Tim Judah of the Economist has a good rundown of the events so far, including some surreal cameos from a nude, sunbathing judge and a heartbroken Olympics mascot. Some of the more organized protesters have begun referring to themselves as a movement called UDAR—an intentional evocation of the party led by boxer-turned-opposition leader Vitali Klitshko in Ukraine.

That Bosnians are angry is understandable: Overall unemployment hovers between 27 and 40 percent depending on whether you count the black market, and it’s about 70 percent for young people. But does all of this have anything to do with the country’s long-standing ethnic divisions?

Yes and no. The country is divided into the predominantly Bosniak and Croat Federation of Bosnia and Herzegovina and the predominantly Serb Republika Srpska. So far the vast majority of the protests have been in the federation, but nationalist rhetoric has been minimal so far.

On the other hand, the political paralysis that led to the current crisis is certainly related to the compromise that ended the war. The Dayton Accords, which ended the war in 1995, were designed to divide power among the Bosniaks, Croats, and Serbs. In practice, as a 2011 Reuters feature put it, the deal “split the country into two autonomous, ethnically based regions so decentralised and unwieldy that Bosnia barely functions at the state level”:

Its administration is bloated, its institutions fragmented and its politics polarised along ethnic lines. The European Commission described the overlapping bureaucracy as a "hyperinflation of competencies" in its October report on Bosnia's halting progress towards EU membership.
While the Bosnian Muslims want to streamline and integrate the state, the Bosnian Serbs are fiercely protective of the autonomy they enjoy as enshrined in the Dayton peace deal.

This was very much on display in 2010 and 2011 when it took the country’s leaders 15 months after an election for form a government.

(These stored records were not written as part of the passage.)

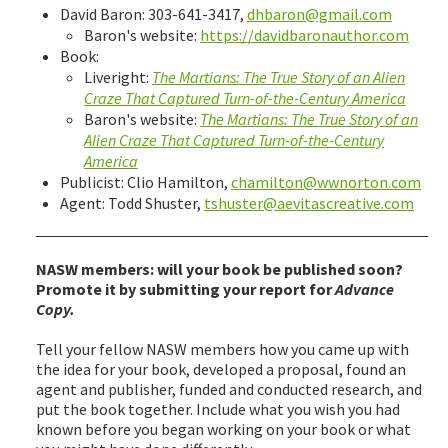
David Baron: 303-641-3417,
dhbaron@gmail.com
Baron's website:
https://davidbaronauthor.com
Book:
Liveright:
The Martians: The True Story of an Alien
Craze That Captured Turn-of-the-Century America
Baron's website:
The Martians: The True Story of an
Alien Craze That Captured Turn-of-the-Century
America
Publicist: Clio Hamilton,
chamilton@wwnorton.com
Agent: Todd Shuster,
tshuster@aevitascreative.com
NASW members: will your book be published soon?
Promote it by submitting your report for
Advance
Copy.
Tell your fellow NASW members how you came up with
the idea for your book, developed a proposal, found an
agent and publisher, funded and conducted research, and
put the book together. Include what you wish you had
known before you began working on your book or what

Things have only gotten worse as the country has sought to get its regulations up to European Union membership, with long-running turf battles between the national government and the entities over who is responsible for what. After neighboring Croatia joined the EU last year, Bosnian farmers found themselves cut off from their largest customers due to disputes over who was responsible for getting the country's agricultural regulations up to code.  

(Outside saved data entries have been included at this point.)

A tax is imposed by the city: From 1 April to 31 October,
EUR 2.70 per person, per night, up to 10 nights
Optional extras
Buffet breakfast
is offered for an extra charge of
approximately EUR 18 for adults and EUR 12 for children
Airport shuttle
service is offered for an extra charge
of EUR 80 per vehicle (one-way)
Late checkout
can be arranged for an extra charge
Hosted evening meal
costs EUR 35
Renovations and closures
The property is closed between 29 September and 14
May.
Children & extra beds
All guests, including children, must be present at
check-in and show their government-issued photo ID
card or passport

Then there’s the country’s constitution, which guarantees that “the three-member presidency and the parliamentary House of Peoples, be equally divided among Bosniaks, Croats and Serbs” and was successfully challenged by Jewish and Roma plaintiffs in the European Court of Human Rights in 2009 on the grounds that it excluded them.

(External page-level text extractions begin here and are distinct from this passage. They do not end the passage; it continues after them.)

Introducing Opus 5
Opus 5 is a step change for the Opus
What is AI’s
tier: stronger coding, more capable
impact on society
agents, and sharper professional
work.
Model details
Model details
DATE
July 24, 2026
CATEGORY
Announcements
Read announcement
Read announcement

The Dayton Accords may have been the best deal available at the time, and negotiators including the late U.S. diplomat Richard Holbrooke certainly deserve credit for helping to end the bloodshed. But in the name of stopping the fighting, the agreement put off questions of how the cobbled-together nation was supposed to function as a state. Twenty years later those chickens seem to be coming home to roost.